I'm having trouble framing an address search query in ElasticSearch.
The address is stored in ES with the following structure:
Address {
street,
city,
zipcode
}
And here is a sample query:
GET /adr-address/_search
{
"query": {
"multi_match": {
"query": "mainstreet, houston",
"type": "most_fields",
"fields": [ "street", "city", "zipcode"]
}
}
}
"hits": [
{
"_source": {
"id": "S6v4xyO8UE5NRcWtmMATPQ==",
"street": "Houston 2nd Avenue",
"zipcode": "8032",
"city": "Houston"
}
},
{
"_source": {
"id": "aLgQFrO8zCT8m88lAnYZPQ==",
"street": "Houston 1st Avenue",
"zipcode": "8044",
"city": "Houston"
}
},
{
"_source": {
"id": "aLgQFrO8zCT8m88lAnYZPQ==",
"street": "mainstreet",
"zipcode": "8044",
"city": "Houston"
}
},
The multi match query works fine most of the time, except for the scenario when street contains the city name as well. Elasticsearch assigns higher priority to these results which is totally understandable even though not acceptable.

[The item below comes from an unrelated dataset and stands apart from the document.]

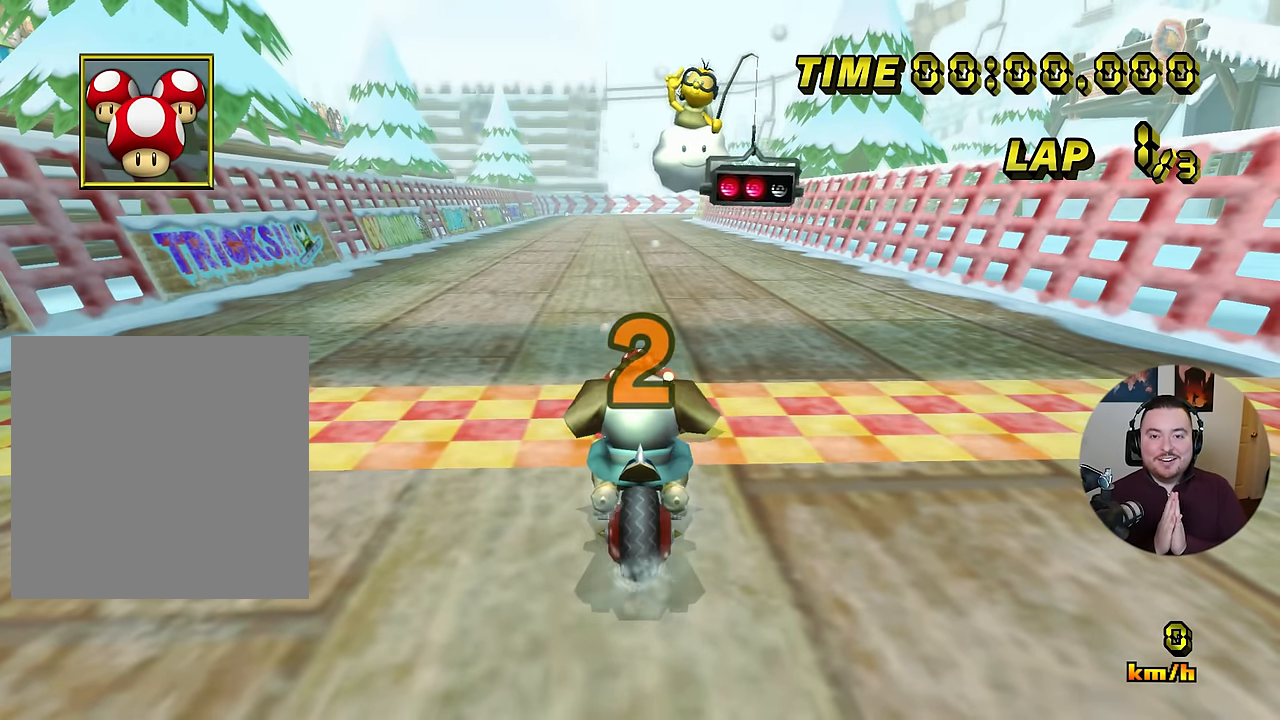
{"buttons": ["A"], "left_stick": "center", "events": []}
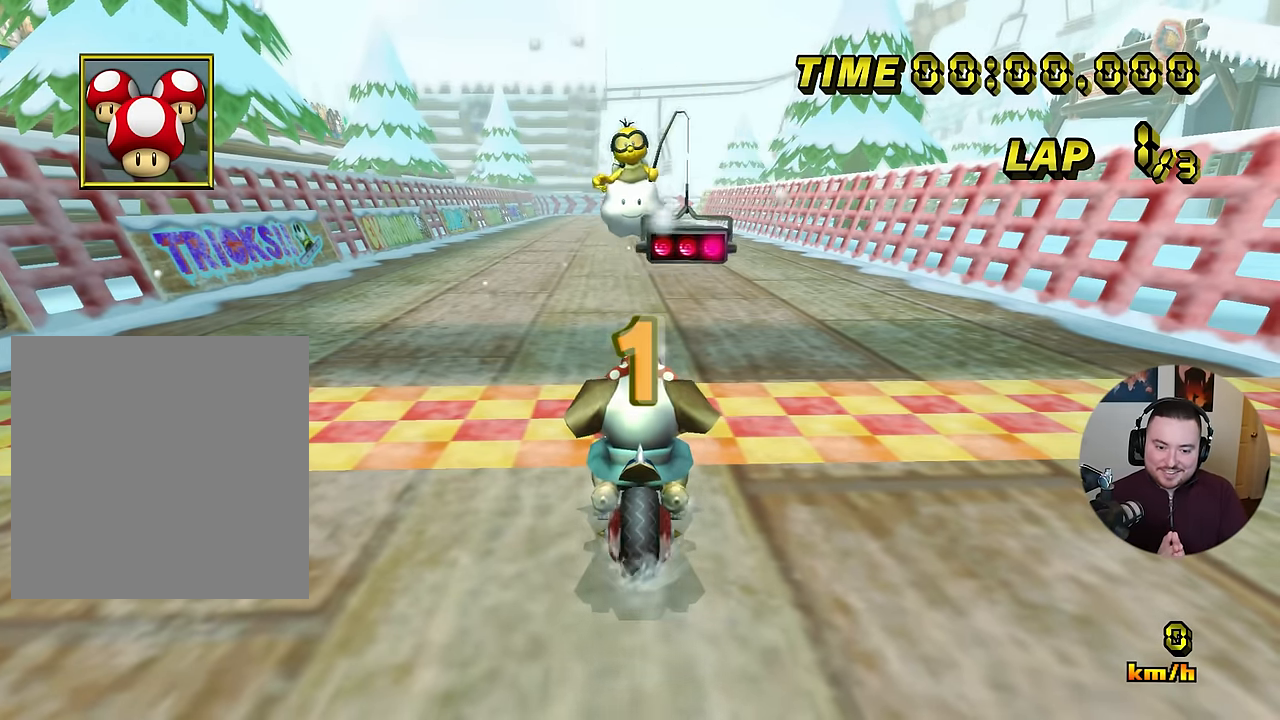
{"buttons": ["A"], "left_stick": "center", "events": []}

Here is the _analyze result:
GET /adr-address/_validate/query?explain
{
"query": {
"multi_match": {
"query": "mainstreet, houston",
"type": "most_fields",
"fields": [ "street", "city", "zipcode" ]
}
}
}
{
"valid": true,
"_shards": {
"total": 1,
"successful": 1,
"failed": 0
},
"explanations": [
{
"index": "adr-address",
"valid": true,
"explanation": "(zipcode:mainstreet zipcode:houston) (street:mainstreet street:houston) (city:mainstreet city:houston)"
}
]
}
It should be noted that google maps api returns accurate results for the same query.
Assumptions/conditions made until now:
- Tokenizers are: space, comma, numbers etc
- Input term can contain multi word street name, zip code or city in any order
Any suggestion on how I could improve the search reuslts?